- Dataset records
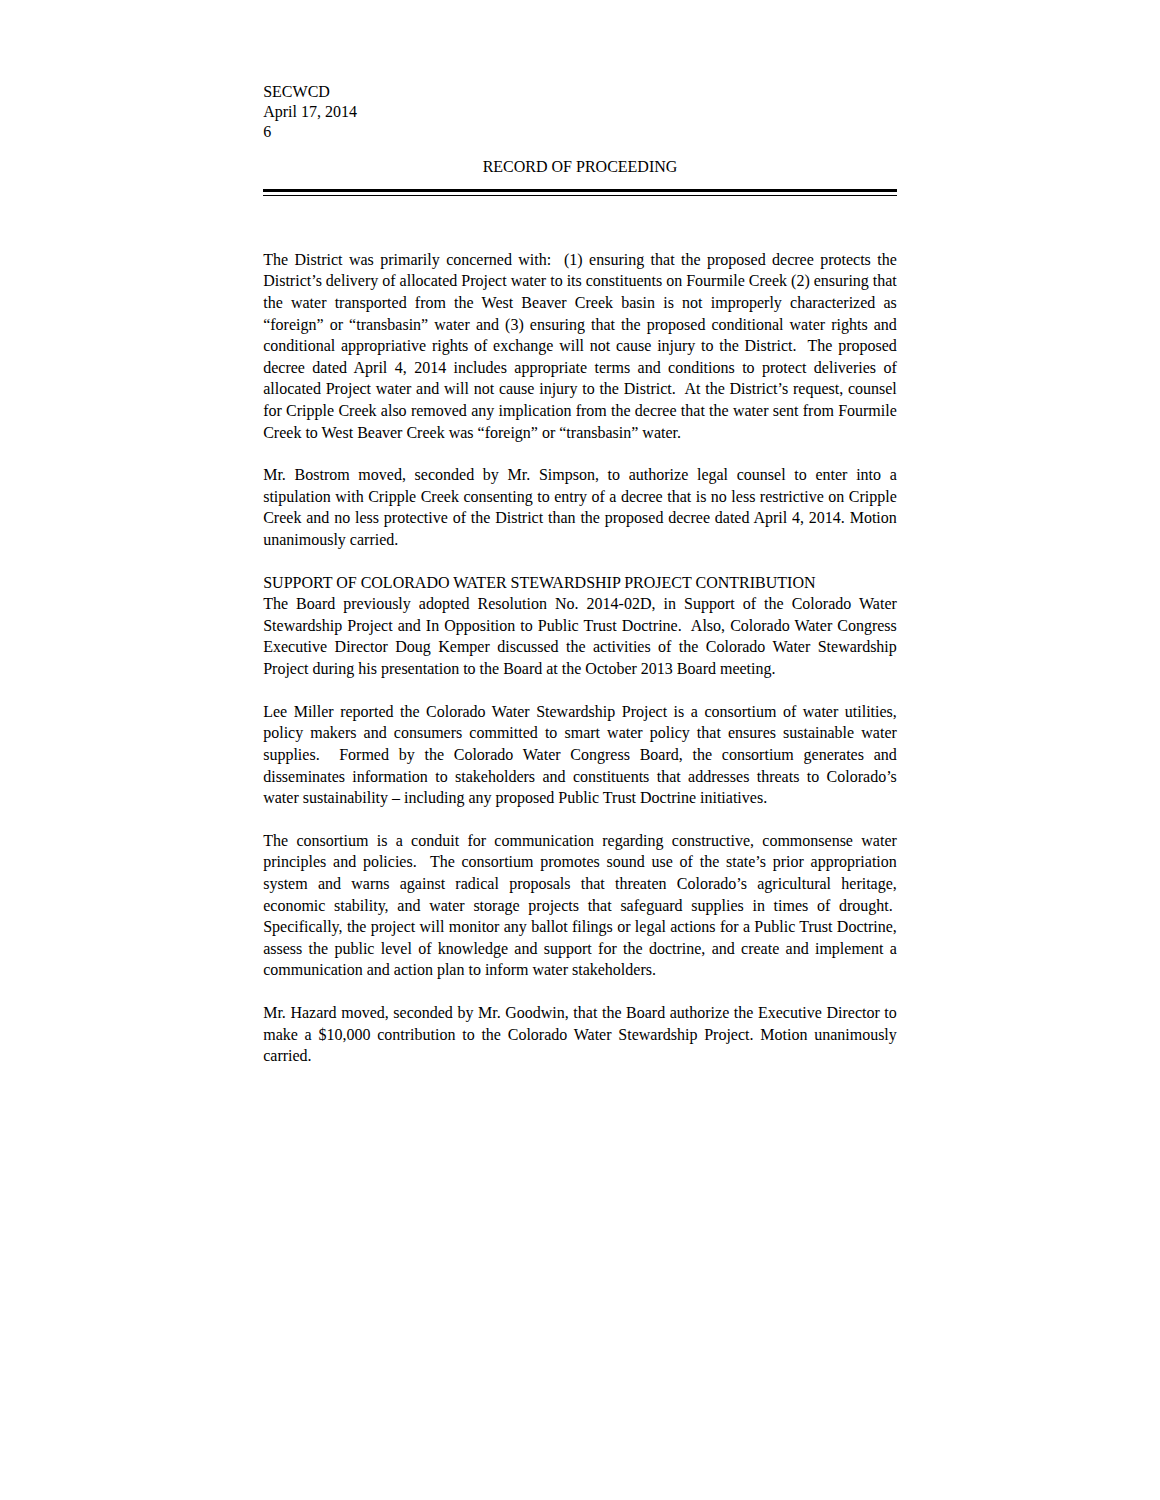SECWCD
April 17, 2014
6
RECORD OF PROCEEDING
The District was primarily concerned with: (1) ensuring that the proposed decree protects the District’s delivery of allocated Project water to its constituents on Fourmile Creek (2) ensuring that the water transported from the West Beaver Creek basin is not improperly characterized as “foreign” or “transbasin” water and (3) ensuring that the proposed conditional water rights and conditional appropriative rights of exchange will not cause injury to the District. The proposed decree dated April 4, 2014 includes appropriate terms and conditions to protect deliveries of allocated Project water and will not cause injury to the District. At the District’s request, counsel for Cripple Creek also removed any implication from the decree that the water sent from Fourmile Creek to West Beaver Creek was “foreign” or “transbasin” water.
Mr. Bostrom moved, seconded by Mr. Simpson, to authorize legal counsel to enter into a stipulation with Cripple Creek consenting to entry of a decree that is no less restrictive on Cripple Creek and no less protective of the District than the proposed decree dated April 4, 2014. Motion unanimously carried.
SUPPORT OF COLORADO WATER STEWARDSHIP PROJECT CONTRIBUTION
The Board previously adopted Resolution No. 2014-02D, in Support of the Colorado Water Stewardship Project and In Opposition to Public Trust Doctrine. Also, Colorado Water Congress Executive Director Doug Kemper discussed the activities of the Colorado Water Stewardship Project during his presentation to the Board at the October 2013 Board meeting.
Lee Miller reported the Colorado Water Stewardship Project is a consortium of water utilities, policy makers and consumers committed to smart water policy that ensures sustainable water supplies. Formed by the Colorado Water Congress Board, the consortium generates and disseminates information to stakeholders and constituents that addresses threats to Colorado’s water sustainability – including any proposed Public Trust Doctrine initiatives.
The consortium is a conduit for communication regarding constructive, commonsense water principles and policies. The consortium promotes sound use of the state’s prior appropriation system and warns against radical proposals that threaten Colorado’s agricultural heritage, economic stability, and water storage projects that safeguard supplies in times of drought. Specifically, the project will monitor any ballot filings or legal actions for a Public Trust Doctrine, assess the public level of knowledge and support for the doctrine, and create and implement a communication and action plan to inform water stakeholders.
Mr. Hazard moved, seconded by Mr. Goodwin, that the Board authorize the Executive Director to make a $10,000 contribution to the Colorado Water Stewardship Project. Motion unanimously carried.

- Work request
Everything from the line that contains "SUPPORT OF COLORADO" through the final line of the listing is to be restated word for word, and nothing more.

- Written response
SUPPORT OF COLORADO WATER STEWARDSHIP PROJECT CONTRIBUTION
The Board previously adopted Resolution No. 2014-02D, in Support of the Colorado Water Stewardship Project and In Opposition to Public Trust Doctrine. Also, Colorado Water Congress Executive Director Doug Kemper discussed the activities of the Colorado Water Stewardship Project during his presentation to the Board at the October 2013 Board meeting.
Lee Miller reported the Colorado Water Stewardship Project is a consortium of water utilities, policy makers and consumers committed to smart water policy that ensures sustainable water supplies. Formed by the Colorado Water Congress Board, the consortium generates and disseminates information to stakeholders and constituents that addresses threats to Colorado’s water sustainability – including any proposed Public Trust Doctrine initiatives.
The consortium is a conduit for communication regarding constructive, commonsense water principles and policies. The consortium promotes sound use of the state’s prior appropriation system and warns against radical proposals that threaten Colorado’s agricultural heritage, economic stability, and water storage projects that safeguard supplies in times of drought. Specifically, the project will monitor any ballot filings or legal actions for a Public Trust Doctrine, assess the public level of knowledge and support for the doctrine, and create and implement a communication and action plan to inform water stakeholders.
Mr. Hazard moved, seconded by Mr. Goodwin, that the Board authorize the Executive Director to make a $10,000 contribution to the Colorado Water Stewardship Project. Motion unanimously carried.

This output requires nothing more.